By Gwynne Dyer
Nigeria’s president, Goodluck Jonathan, has lived up to his name again. Three minutes after he left an election rally in the northern city of Gombe last week Monday, a suicide bomber blew herself up in the nearby parking lot. “The president had just passed the parking lot and we were trailing behind his convoy when the explosion happened,” said a local witness, Mohammed Bolari. But Jonathan’s luck held.
His rival for the presidency in the election on Feb. 14, former military dictator Muhammadu Buhari, also has his share of luck. Last July he barely escaped an assassination attempt in the northern city of Kaduna. As in Jonathan’s case, the attack was almost certainly mounted by Boko Haram, the self-proclaimed affiliate of “Islamic State” that now rules an area about the size of Belgium in northeastern Nigeria.
Good luck for them, but it’s not so easy to say that it was lucky for Nigeria. Africa’s most populous country by far (180 million people) has a long history of dreadful presidents, but these two both rank quite high in that list.
Buhari has been president before. After a lengthy period of military rule, Nigeria got an elected civilian president in 1979 – who unfortunately proved to be spectacularly corrupt and incompetent. So in 1984 General Buhari seized power and imposed military discipline on the nation. The military then stayed in power for another fifteen years – but Buhari lasted only 20 months.
He jailed hundreds of politicians, officials and businessmen for corruption. Most were probably guilty, but he didn’t bother with proof. As part of his “War on Indiscipline,” he ordered Nigerians to form neat queues at bus stops, and sent whip-wielding soldiers to enforce the order. Civil servants who were late for work were publicly humiliated by being forced to do frog jumps.

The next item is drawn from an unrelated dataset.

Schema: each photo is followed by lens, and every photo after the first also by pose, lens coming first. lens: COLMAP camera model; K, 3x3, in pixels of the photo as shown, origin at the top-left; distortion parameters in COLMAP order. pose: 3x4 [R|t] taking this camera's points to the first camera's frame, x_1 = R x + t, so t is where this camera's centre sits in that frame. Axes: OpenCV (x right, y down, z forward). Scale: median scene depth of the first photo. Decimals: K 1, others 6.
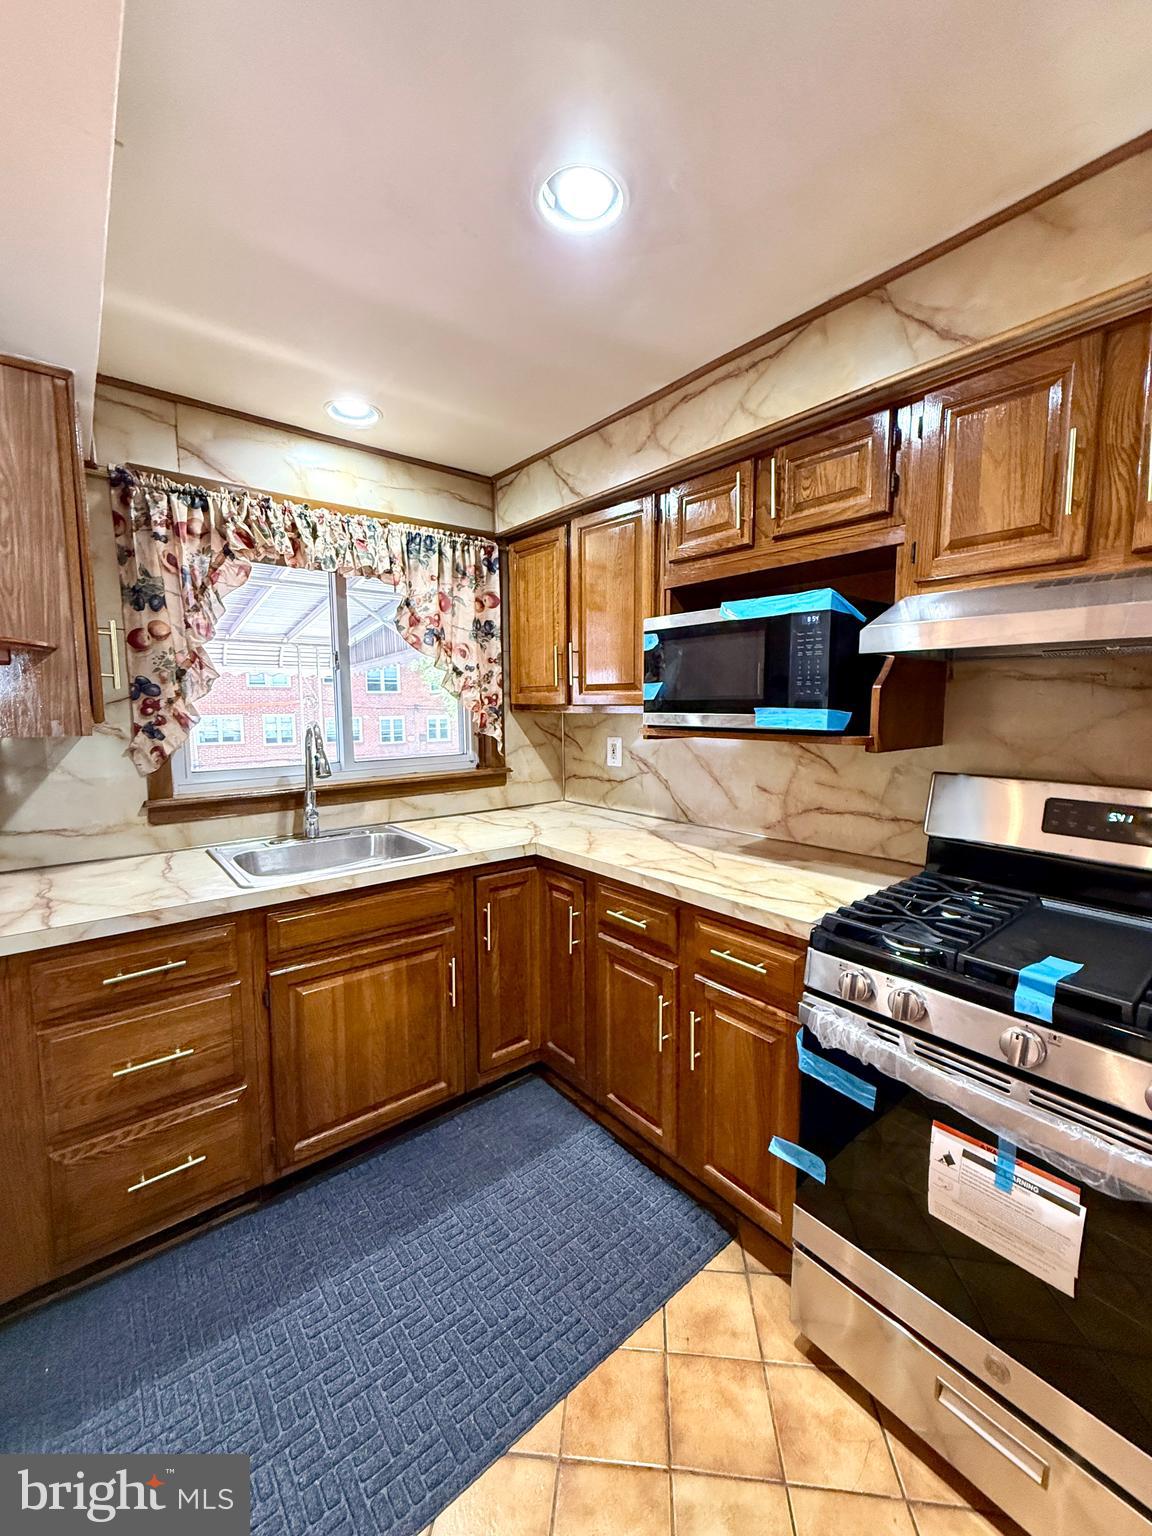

So Buhari was overthrown by another general after only twenty months – but as soon as democracy returned in 1999, he began his campaign to return to the presidency. Every four years he runs again, and this time he might even make it. That’s partly because the four main opposition finally united and made him their candidate, but it’s also because Goodluck Jonathan is such a hopeless case.

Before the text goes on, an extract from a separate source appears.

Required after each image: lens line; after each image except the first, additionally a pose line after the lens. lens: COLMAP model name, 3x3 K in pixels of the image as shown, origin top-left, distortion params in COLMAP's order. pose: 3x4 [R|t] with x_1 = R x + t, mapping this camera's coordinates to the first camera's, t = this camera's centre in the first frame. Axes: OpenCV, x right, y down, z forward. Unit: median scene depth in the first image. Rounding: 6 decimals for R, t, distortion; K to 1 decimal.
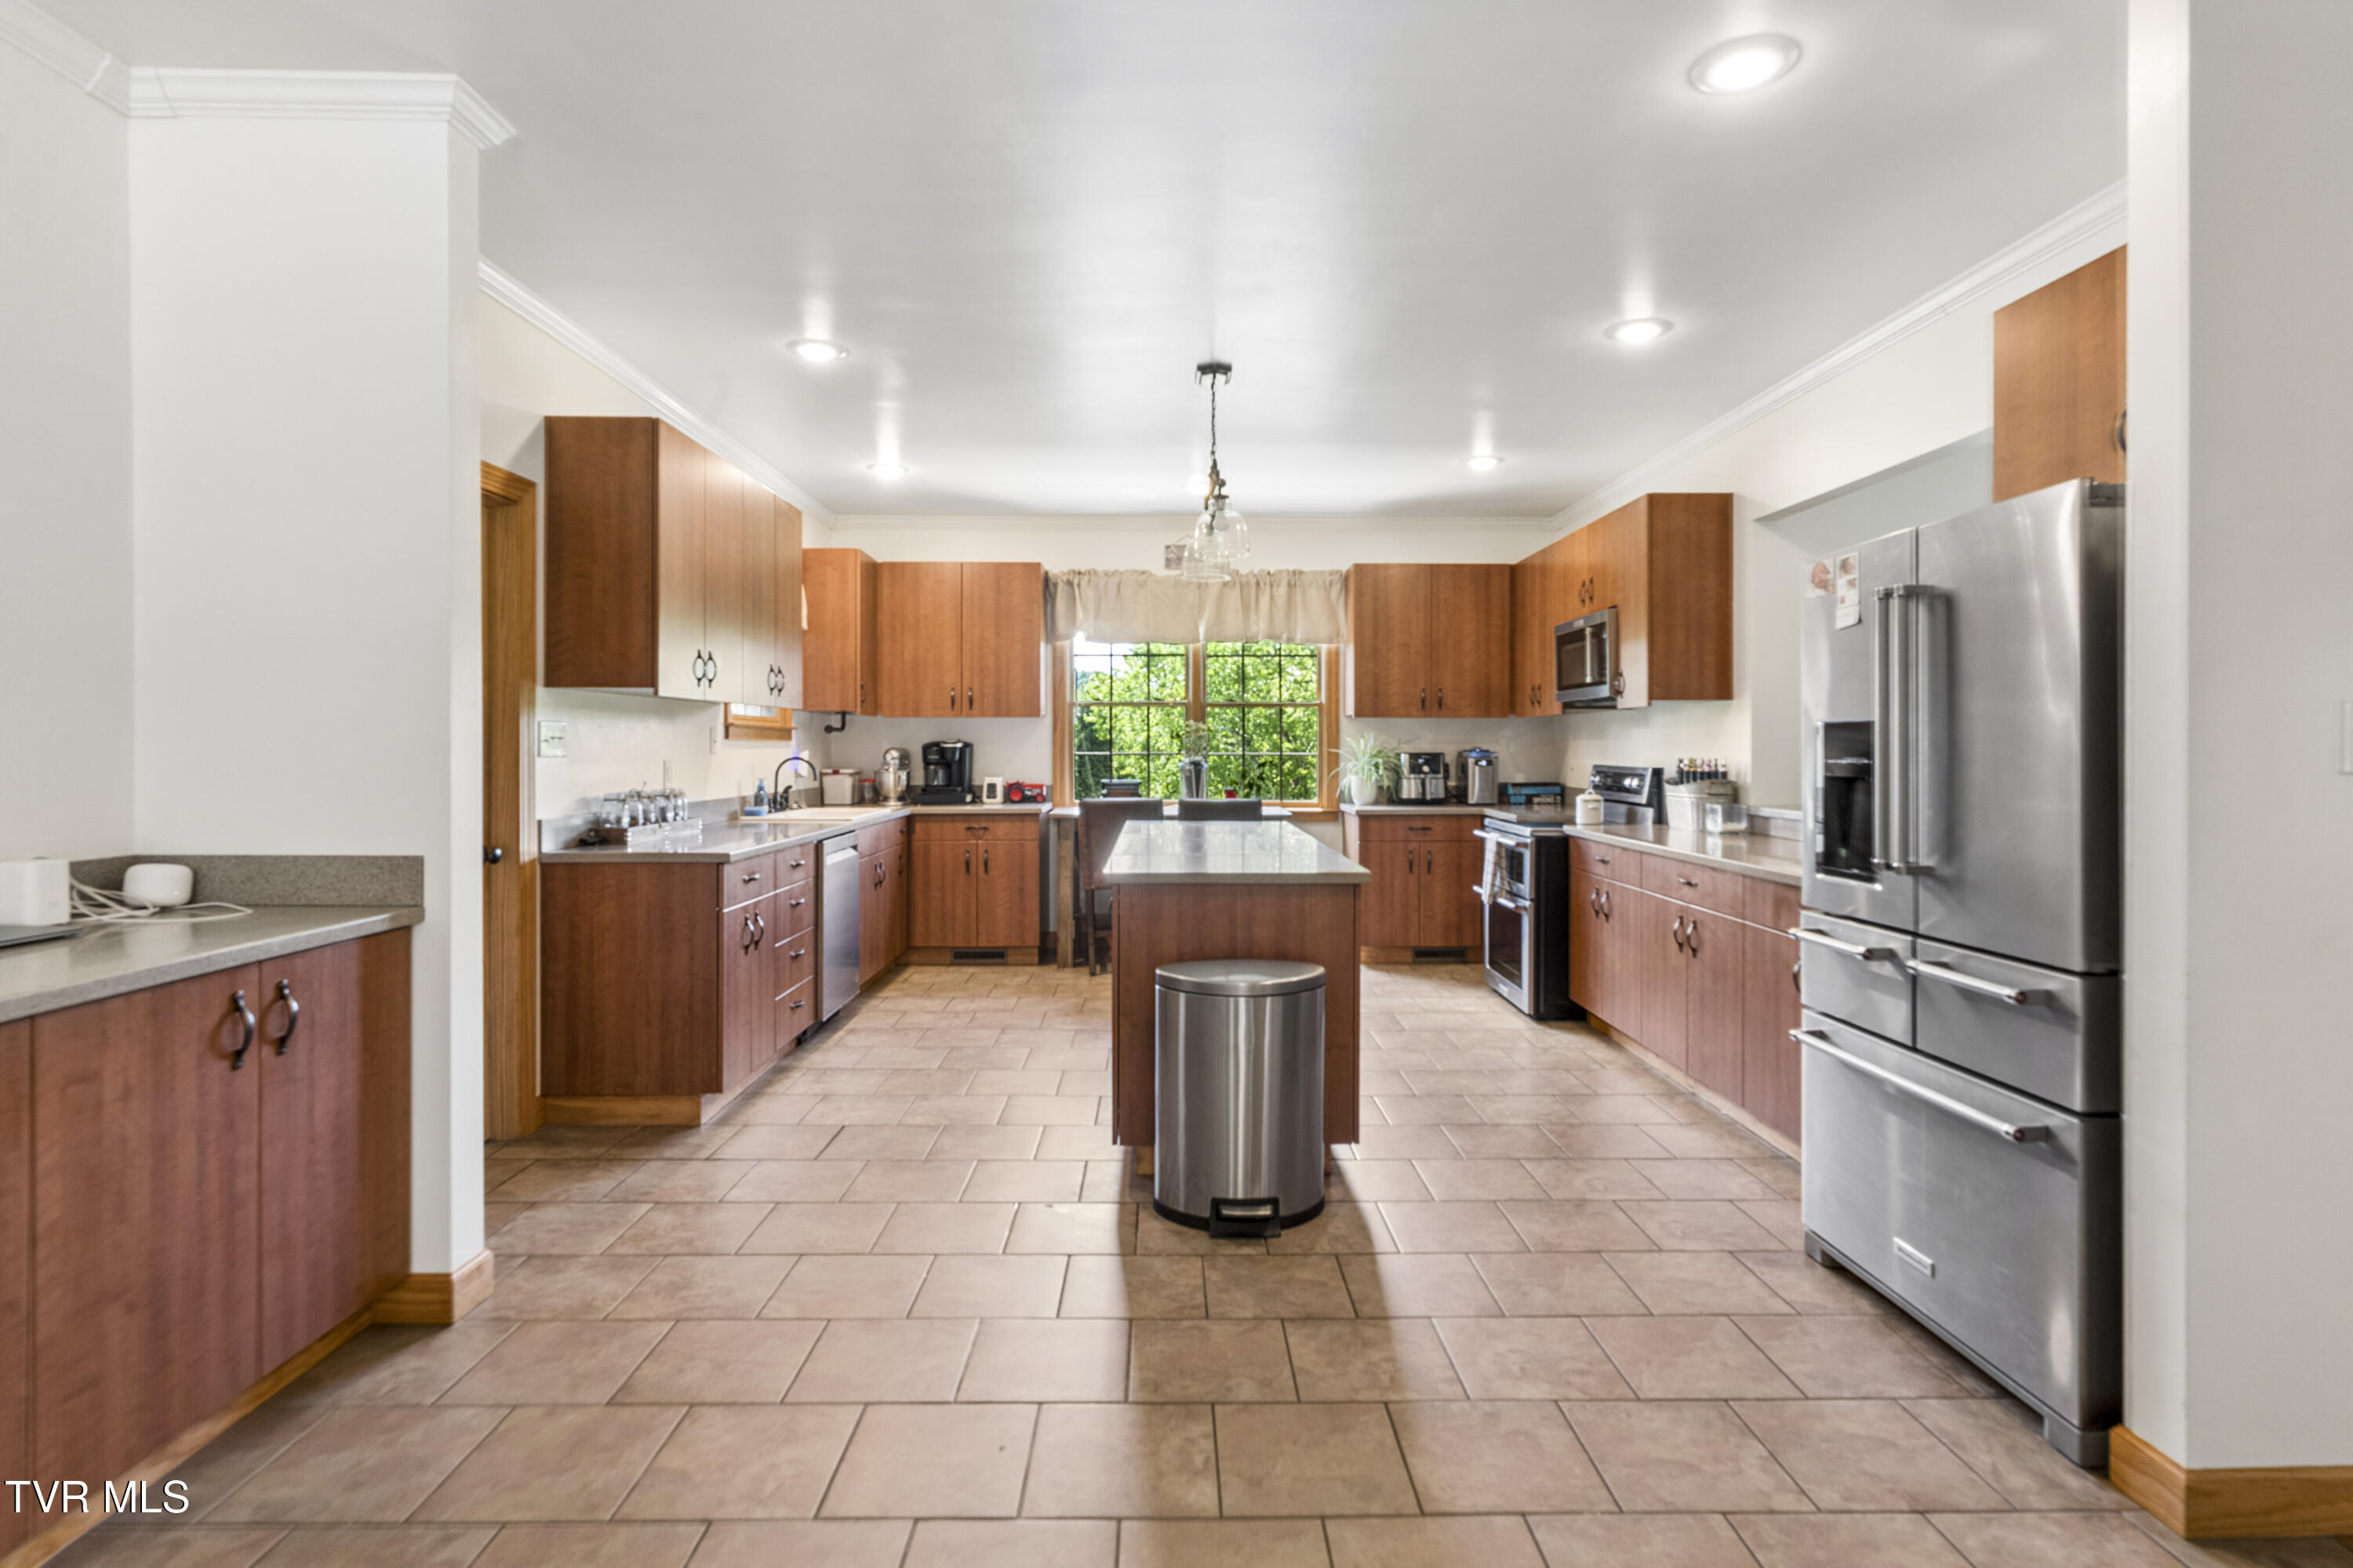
lens RADIAL K [[1133.1, 0, 1184.2], [0, 1133.1, 761.2], [0, 0, 1]] dist [-0.005351, 0.002309]
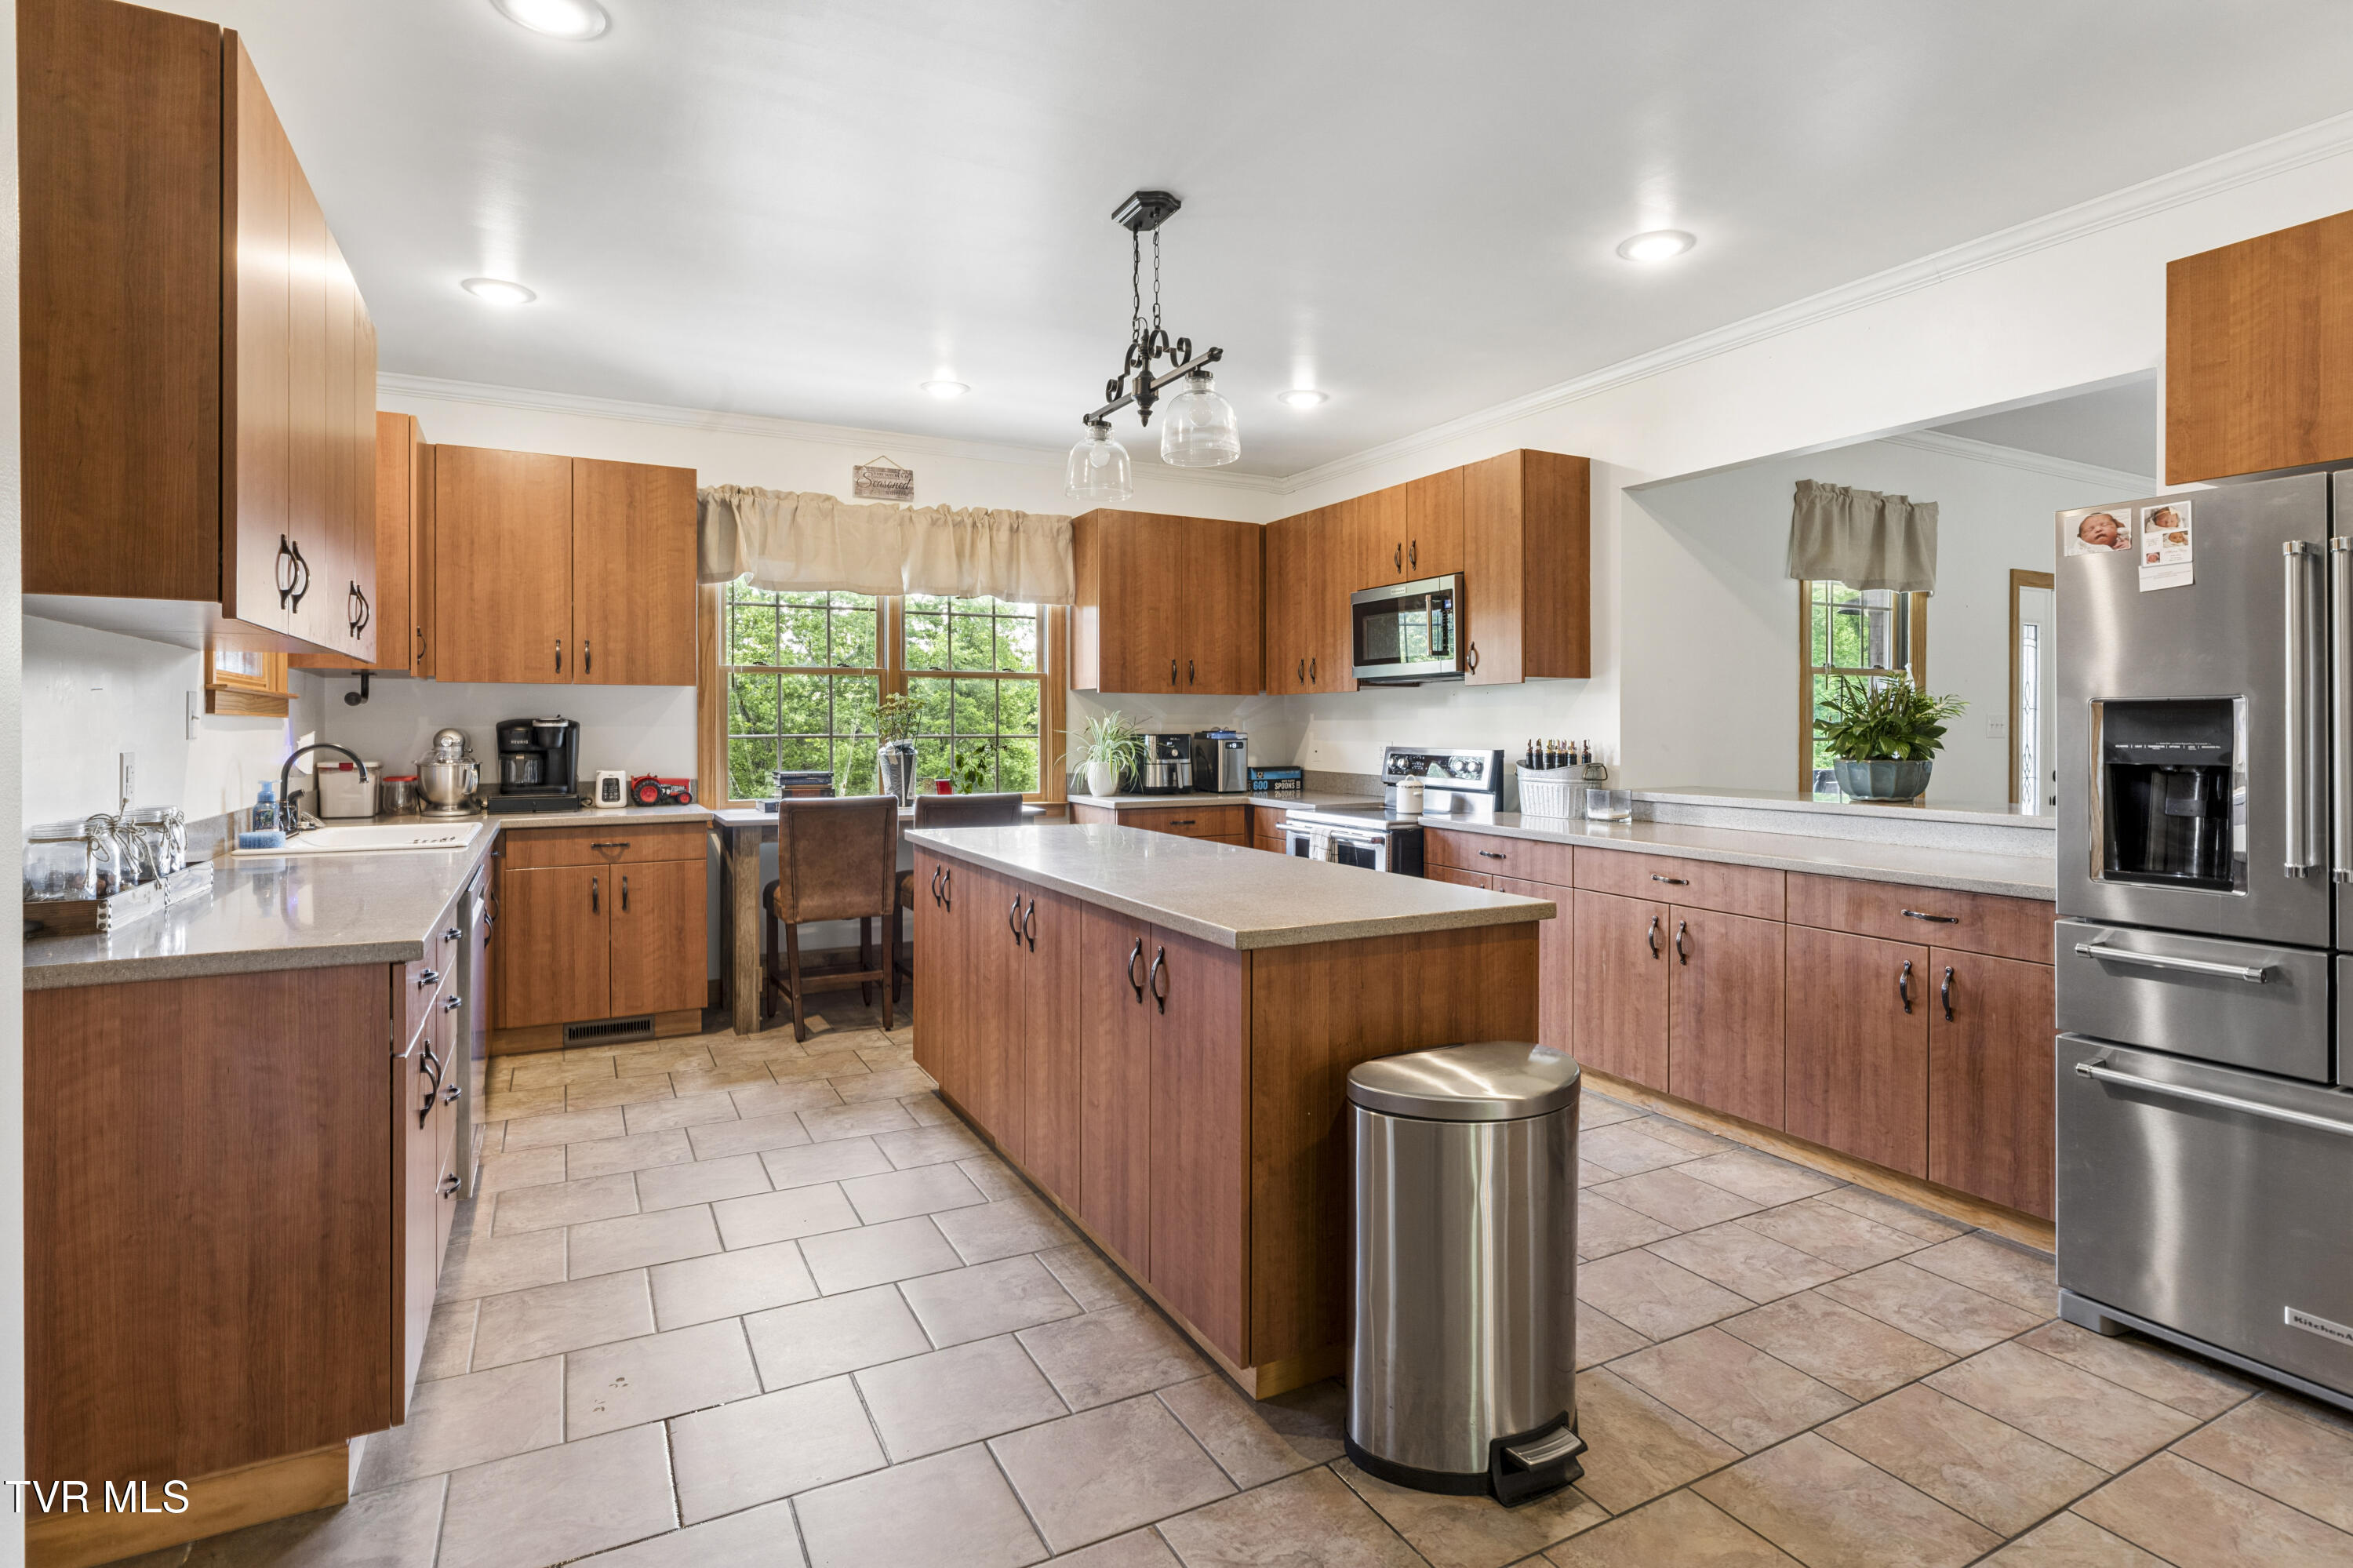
lens RADIAL K [[1133.1, 0, 1155.2], [0, 1133.1, 739.3], [0, 0, 1]] dist [-0.005351, 0.002309]
pose [[0.893237, -0.004493, 0.449563, -0.195300], [0.004938, 0.999988, 0.000184, -0.003807], [-0.449558, 0.002056, 0.893249, 0.237084]]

Jonathan is clearly intelligent – he has a PhD in zoology – but he has a reputation as unimaginative, un-ambitious man who rose to the presidency almost by accident. He was a humble environmental officer for the Niger Delta Development Commission when the governor of his home state, Bayelsa, chose him as his deputy. Then the governor went to prison for corruption, and Jonathan became governor.
From there he was picked as a safe running mate for President Umaru Musa Yar’Adua, a Muslim northerner who needed a Christian southerner (but not a potential rival) to balance the ticket. Then Yar’Adua died, and Jonathan became president of Nigeria. By accident, so to speak.
That was six years ago, however, and Jonathan ran in his own name in 2011. Now he’s seeking a second term as president, so we can forget the bit about his not being ambitious. Unfortunately, it’s not so easy to dismiss the claim that he is inept, inert and unimaginative, and that most of the people around him are corrupt and very greedy.
When 200 schoolgirls were kidnapped by Boko Haram in north-eastern Nigeria last April, it took Jonathan forty days even to mention the incident. Ten thousand Nigerians have been killed by Boko Haram in the past year, but he didn’t even mention the organization’s name in the speech launching his re-election campaign.
When the governor of the central bank, Lamido Sanusi, pointed out last year that $20 billion had gone missing from the state oil company in only 18 months, Jonathan responded by dismissing him from his job. He has been a disaster as president – but would an unrepentant ex-dictator like Buhari be any better? Nigeria deserves a better choice, but the system was not designed to produce that.
“The Nigerian system was designed by colonialists to extract as much as possible and transfer it to [an elite group],” said Folarin Gbadebo-Smith, director of the Lagos-based Centre for Public Policy, in an interview with The Observer. “From time that group changes – first it was colonial masters, then the military, then a select group of citizens. So from that point of view, the government is functioning as it should be.”